## To do
Leaving out the pictures, return each line of the entries from the first through the line with "Under Test (UUT)", and only those lines.

## Provided material
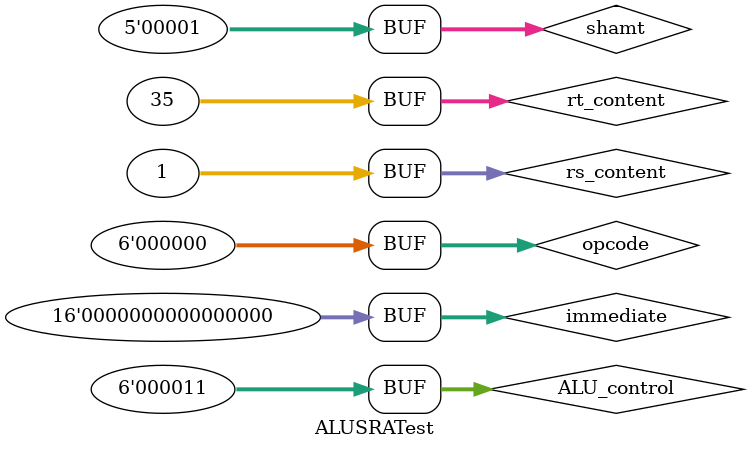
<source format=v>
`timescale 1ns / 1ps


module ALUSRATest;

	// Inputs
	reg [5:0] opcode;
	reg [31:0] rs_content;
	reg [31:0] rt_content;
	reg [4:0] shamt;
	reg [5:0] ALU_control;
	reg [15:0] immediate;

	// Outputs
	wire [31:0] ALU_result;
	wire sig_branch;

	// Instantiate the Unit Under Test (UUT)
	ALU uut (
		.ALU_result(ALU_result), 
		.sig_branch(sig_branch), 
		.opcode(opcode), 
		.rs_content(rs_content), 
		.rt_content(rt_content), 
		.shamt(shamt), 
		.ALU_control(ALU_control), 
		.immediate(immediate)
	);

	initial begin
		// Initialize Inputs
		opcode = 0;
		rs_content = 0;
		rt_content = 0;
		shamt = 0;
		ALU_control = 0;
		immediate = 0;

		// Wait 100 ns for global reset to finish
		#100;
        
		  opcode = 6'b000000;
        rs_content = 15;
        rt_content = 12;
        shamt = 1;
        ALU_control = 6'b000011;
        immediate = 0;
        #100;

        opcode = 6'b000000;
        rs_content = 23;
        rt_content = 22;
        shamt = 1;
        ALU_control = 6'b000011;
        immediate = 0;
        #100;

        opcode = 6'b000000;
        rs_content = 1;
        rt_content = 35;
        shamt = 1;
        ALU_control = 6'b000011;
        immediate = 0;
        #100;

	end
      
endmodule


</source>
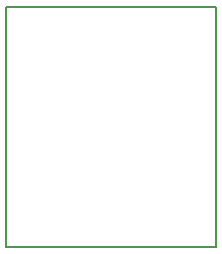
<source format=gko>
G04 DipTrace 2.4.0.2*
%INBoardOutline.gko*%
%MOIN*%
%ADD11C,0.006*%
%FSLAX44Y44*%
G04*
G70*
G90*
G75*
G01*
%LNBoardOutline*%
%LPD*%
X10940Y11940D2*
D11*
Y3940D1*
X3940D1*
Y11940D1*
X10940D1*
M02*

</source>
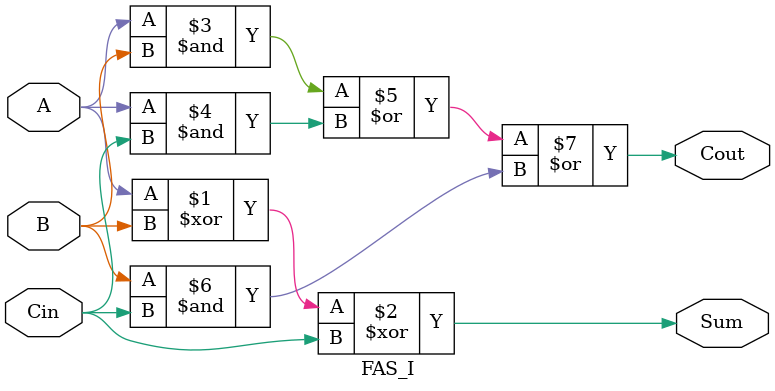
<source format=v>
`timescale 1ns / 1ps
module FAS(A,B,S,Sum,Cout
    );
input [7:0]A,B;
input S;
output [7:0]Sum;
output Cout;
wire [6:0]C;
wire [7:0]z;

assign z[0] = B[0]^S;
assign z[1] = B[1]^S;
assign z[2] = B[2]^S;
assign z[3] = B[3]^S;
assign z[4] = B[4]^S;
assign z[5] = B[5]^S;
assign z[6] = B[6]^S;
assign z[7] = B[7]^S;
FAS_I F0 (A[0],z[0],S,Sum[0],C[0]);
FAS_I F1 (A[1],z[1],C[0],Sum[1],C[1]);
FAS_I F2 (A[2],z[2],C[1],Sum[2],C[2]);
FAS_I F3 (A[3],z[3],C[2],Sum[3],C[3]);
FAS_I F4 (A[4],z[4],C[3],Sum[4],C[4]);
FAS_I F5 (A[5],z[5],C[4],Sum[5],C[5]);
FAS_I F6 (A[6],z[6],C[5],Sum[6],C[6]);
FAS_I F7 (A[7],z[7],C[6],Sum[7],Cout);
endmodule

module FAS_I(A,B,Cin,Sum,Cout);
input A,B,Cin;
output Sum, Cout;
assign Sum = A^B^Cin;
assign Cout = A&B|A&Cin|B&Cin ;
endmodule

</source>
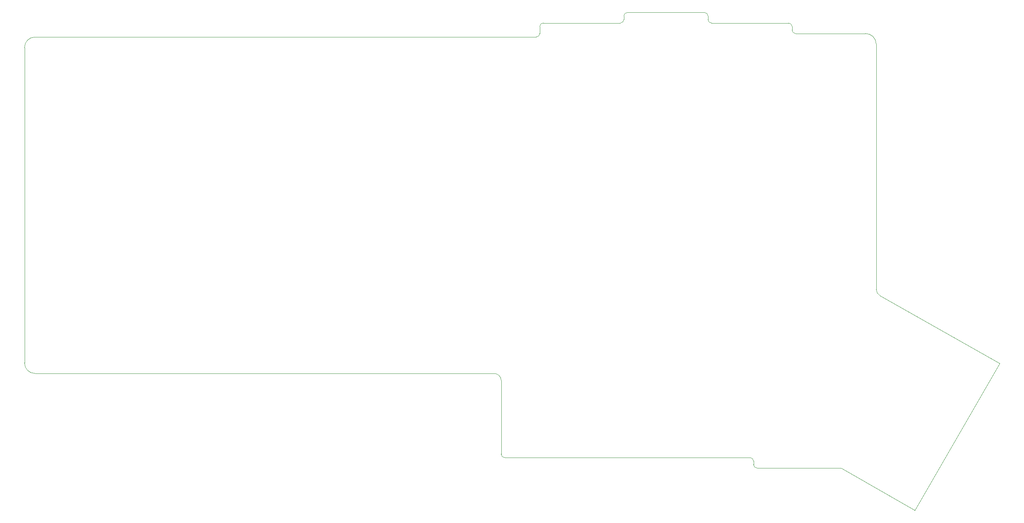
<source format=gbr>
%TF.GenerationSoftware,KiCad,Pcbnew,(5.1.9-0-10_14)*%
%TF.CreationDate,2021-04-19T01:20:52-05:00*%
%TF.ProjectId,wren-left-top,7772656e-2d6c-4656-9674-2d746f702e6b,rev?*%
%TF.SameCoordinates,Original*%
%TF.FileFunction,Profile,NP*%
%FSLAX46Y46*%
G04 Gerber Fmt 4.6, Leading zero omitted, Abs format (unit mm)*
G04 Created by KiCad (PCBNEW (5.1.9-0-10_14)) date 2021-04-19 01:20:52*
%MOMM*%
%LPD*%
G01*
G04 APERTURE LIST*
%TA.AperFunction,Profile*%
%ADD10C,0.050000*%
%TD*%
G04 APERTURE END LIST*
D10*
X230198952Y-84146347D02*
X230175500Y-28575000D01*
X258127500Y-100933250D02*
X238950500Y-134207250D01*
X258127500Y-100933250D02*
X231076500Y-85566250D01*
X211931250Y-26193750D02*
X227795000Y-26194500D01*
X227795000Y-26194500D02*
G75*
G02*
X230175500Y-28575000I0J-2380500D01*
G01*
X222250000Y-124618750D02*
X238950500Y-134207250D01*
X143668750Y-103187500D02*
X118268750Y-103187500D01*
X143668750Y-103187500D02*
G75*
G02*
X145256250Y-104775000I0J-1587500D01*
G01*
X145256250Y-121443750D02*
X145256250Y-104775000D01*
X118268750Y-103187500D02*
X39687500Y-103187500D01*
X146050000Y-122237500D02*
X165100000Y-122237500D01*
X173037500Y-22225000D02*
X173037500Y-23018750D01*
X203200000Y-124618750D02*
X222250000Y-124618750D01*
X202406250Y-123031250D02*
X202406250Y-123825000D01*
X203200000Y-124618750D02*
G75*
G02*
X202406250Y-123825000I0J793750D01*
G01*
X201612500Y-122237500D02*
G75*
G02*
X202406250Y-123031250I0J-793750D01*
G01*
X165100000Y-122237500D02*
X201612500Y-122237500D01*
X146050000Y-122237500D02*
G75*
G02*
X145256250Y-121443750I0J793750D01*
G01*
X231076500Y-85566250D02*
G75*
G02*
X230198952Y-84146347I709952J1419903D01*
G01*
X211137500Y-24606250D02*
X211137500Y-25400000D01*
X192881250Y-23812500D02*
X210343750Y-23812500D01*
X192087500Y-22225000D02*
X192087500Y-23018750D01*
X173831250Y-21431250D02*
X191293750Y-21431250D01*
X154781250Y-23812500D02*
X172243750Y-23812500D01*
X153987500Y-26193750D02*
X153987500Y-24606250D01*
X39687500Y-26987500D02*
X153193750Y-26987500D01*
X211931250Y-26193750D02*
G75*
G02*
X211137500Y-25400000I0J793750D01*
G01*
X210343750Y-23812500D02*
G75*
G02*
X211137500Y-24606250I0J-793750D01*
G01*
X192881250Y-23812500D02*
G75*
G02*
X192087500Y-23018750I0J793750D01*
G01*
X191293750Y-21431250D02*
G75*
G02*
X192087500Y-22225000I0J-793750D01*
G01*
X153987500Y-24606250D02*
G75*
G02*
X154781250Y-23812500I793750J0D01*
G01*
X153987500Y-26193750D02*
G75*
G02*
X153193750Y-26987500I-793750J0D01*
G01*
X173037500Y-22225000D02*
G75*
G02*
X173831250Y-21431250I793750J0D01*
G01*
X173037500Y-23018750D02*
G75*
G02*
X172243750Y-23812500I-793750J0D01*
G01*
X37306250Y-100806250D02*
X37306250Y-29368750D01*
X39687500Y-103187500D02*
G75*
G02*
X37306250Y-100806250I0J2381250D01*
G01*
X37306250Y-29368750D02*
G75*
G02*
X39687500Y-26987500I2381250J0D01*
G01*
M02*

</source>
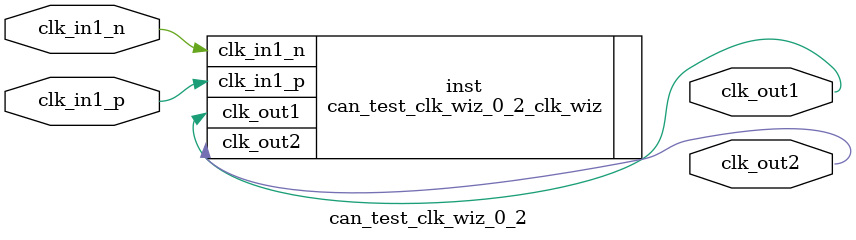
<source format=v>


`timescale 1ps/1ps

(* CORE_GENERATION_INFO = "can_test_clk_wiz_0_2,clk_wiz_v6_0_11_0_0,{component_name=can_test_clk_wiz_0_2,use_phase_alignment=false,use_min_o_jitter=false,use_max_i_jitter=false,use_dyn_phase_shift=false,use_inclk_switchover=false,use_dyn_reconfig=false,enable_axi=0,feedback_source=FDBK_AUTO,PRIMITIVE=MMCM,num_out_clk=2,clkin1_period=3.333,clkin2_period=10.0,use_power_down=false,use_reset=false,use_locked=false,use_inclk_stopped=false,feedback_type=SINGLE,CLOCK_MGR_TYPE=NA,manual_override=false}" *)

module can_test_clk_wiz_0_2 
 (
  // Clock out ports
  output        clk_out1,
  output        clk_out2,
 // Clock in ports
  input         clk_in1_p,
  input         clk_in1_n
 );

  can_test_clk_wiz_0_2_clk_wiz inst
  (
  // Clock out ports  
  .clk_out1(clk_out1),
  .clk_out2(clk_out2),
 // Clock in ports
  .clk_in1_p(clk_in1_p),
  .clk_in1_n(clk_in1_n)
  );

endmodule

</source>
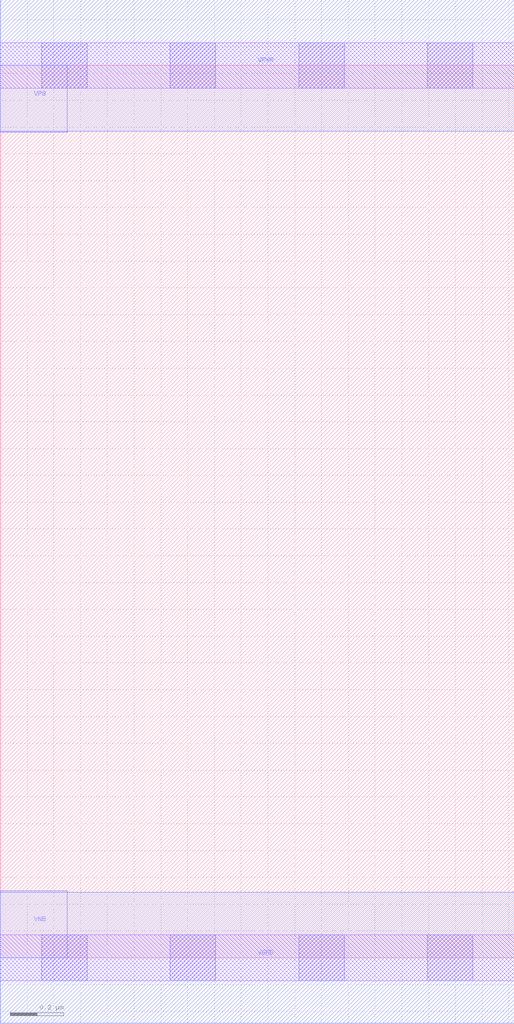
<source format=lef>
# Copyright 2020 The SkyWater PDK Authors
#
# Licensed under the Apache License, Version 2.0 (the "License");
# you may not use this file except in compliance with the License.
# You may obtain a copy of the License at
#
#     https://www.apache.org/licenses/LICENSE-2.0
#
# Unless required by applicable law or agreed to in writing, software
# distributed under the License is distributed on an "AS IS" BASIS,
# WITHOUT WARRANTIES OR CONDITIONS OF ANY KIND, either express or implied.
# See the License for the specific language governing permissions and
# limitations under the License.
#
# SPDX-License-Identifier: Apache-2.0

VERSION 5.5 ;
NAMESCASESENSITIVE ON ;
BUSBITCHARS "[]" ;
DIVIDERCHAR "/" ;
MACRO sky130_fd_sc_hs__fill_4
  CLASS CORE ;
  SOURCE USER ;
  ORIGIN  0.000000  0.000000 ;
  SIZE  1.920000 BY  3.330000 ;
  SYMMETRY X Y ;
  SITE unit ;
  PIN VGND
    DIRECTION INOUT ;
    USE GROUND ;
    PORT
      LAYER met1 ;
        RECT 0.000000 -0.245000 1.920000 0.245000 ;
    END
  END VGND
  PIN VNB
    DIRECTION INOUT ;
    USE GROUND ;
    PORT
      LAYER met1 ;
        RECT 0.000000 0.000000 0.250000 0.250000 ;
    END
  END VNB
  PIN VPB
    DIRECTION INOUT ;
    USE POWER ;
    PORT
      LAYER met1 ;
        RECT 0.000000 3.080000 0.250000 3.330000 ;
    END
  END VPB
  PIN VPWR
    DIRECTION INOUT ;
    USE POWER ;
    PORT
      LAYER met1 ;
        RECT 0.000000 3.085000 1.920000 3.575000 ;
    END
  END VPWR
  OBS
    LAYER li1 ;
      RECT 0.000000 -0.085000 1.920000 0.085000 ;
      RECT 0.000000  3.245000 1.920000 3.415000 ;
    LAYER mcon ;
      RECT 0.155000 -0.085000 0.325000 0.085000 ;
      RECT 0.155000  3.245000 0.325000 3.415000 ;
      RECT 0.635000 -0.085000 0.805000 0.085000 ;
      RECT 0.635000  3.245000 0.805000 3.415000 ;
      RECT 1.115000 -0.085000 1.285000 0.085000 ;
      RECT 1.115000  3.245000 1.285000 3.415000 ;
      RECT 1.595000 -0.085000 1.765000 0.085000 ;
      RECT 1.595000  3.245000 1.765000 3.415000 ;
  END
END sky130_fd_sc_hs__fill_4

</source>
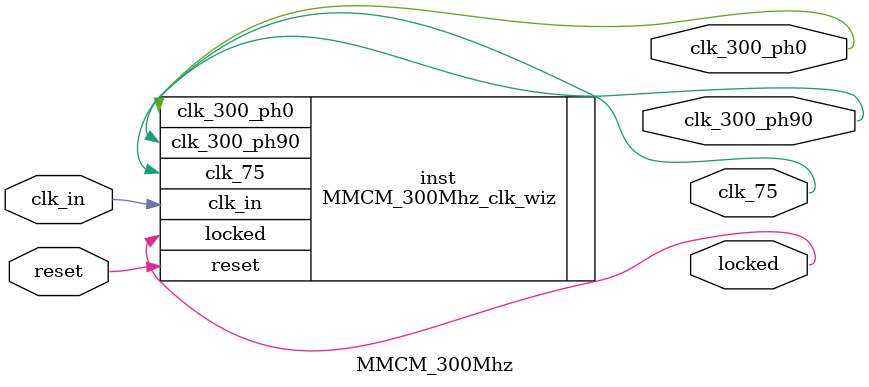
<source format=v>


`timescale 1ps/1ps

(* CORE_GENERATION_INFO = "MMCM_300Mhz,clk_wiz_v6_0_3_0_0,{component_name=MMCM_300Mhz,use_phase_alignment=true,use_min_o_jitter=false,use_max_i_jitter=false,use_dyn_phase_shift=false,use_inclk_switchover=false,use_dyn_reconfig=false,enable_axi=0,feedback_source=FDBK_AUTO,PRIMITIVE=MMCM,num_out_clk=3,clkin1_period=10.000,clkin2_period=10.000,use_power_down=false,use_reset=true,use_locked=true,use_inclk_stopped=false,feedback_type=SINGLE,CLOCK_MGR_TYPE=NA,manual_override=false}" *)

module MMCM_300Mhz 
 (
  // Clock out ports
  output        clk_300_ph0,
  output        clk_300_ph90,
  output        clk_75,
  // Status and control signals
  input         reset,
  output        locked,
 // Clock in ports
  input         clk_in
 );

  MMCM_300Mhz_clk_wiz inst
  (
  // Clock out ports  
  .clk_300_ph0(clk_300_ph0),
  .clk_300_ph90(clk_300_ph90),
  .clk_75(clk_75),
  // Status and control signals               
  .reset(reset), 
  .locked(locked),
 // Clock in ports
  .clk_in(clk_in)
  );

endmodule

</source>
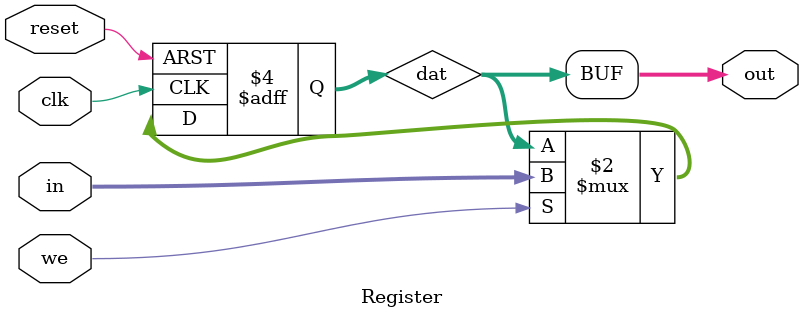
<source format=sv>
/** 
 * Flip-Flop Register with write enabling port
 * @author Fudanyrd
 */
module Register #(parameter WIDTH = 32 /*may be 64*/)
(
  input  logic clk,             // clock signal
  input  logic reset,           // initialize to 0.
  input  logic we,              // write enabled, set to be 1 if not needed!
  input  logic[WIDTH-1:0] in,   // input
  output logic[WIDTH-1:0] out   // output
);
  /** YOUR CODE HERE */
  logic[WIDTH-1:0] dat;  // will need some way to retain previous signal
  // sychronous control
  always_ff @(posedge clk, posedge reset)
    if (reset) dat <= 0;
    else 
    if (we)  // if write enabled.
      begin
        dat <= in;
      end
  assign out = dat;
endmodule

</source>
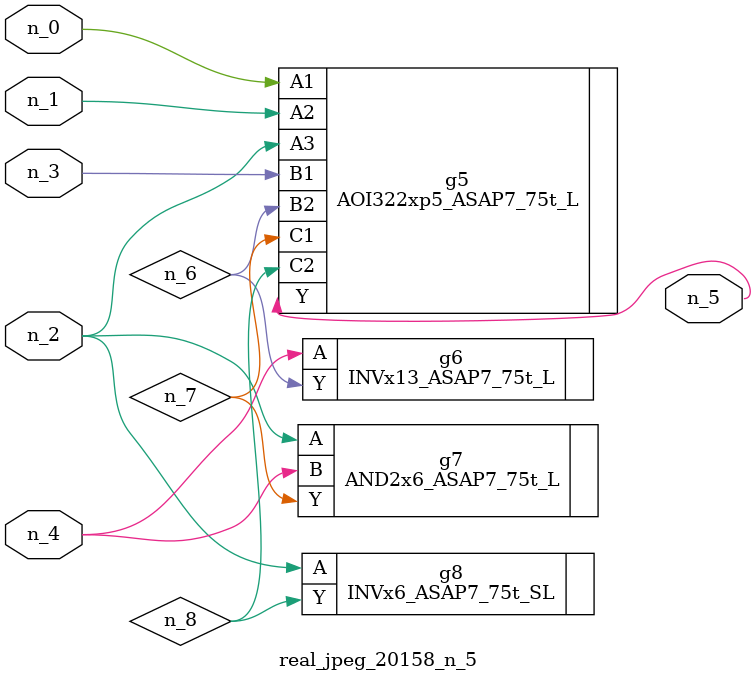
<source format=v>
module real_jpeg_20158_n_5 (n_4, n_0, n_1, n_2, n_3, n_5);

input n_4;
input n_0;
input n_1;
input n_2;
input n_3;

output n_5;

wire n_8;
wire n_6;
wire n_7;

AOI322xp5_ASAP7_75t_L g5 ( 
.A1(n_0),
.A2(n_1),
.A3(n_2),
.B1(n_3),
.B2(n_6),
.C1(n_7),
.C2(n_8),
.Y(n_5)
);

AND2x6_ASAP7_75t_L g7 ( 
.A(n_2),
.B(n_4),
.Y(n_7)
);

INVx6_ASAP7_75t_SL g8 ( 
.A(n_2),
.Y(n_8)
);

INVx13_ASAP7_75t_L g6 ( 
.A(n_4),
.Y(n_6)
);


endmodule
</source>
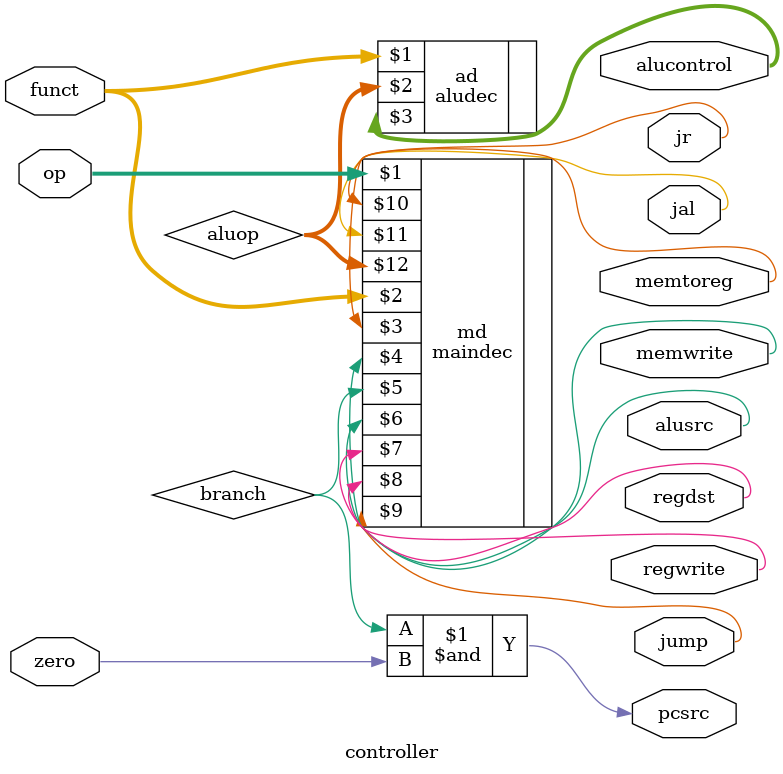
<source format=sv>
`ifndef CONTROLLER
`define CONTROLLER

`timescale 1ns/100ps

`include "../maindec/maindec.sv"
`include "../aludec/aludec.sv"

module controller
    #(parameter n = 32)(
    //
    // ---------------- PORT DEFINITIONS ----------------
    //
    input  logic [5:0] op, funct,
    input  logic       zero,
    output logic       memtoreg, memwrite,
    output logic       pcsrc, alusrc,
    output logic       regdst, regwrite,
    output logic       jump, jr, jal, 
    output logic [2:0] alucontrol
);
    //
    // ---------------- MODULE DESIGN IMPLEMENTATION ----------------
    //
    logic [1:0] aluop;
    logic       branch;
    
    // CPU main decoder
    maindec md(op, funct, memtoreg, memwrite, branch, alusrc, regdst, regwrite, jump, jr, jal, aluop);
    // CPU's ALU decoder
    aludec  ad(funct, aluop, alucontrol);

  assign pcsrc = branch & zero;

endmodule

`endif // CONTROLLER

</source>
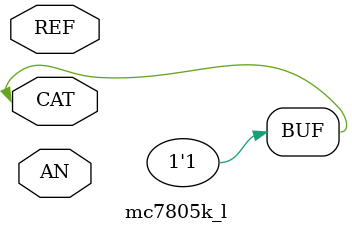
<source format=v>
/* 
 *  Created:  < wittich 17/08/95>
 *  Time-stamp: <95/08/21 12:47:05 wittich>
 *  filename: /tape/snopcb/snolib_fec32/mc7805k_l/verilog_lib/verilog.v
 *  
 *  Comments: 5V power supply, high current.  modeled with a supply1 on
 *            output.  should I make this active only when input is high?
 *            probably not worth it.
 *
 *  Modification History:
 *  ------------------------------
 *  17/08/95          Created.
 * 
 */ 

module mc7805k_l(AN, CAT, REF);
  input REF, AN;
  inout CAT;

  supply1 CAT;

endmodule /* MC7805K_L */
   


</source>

## Written answer
<source format=v>
`timescale 1ns / 1ps


module ALUSRATest;

	// Inputs
	reg [5:0] opcode;
	reg [31:0] rs_content;
	reg [31:0] rt_content;
	reg [4:0] shamt;
	reg [5:0] ALU_control;
	reg [15:0] immediate;

	// Outputs
	wire [31:0] ALU_result;
	wire sig_branch;

	// Instantiate the Unit Under Test (UUT)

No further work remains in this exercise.